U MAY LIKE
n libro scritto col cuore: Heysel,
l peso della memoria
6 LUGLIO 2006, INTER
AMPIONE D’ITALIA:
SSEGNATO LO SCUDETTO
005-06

- **Exercise prompt**:
Reproduce the data above word for word, keeping every line as it appears.

- **Completed exercise**:
U MAY LIKE
n libro scritto col cuore: Heysel,
l peso della memoria
6 LUGLIO 2006, INTER
AMPIONE D’ITALIA:
SSEGNATO LO SCUDETTO
005-06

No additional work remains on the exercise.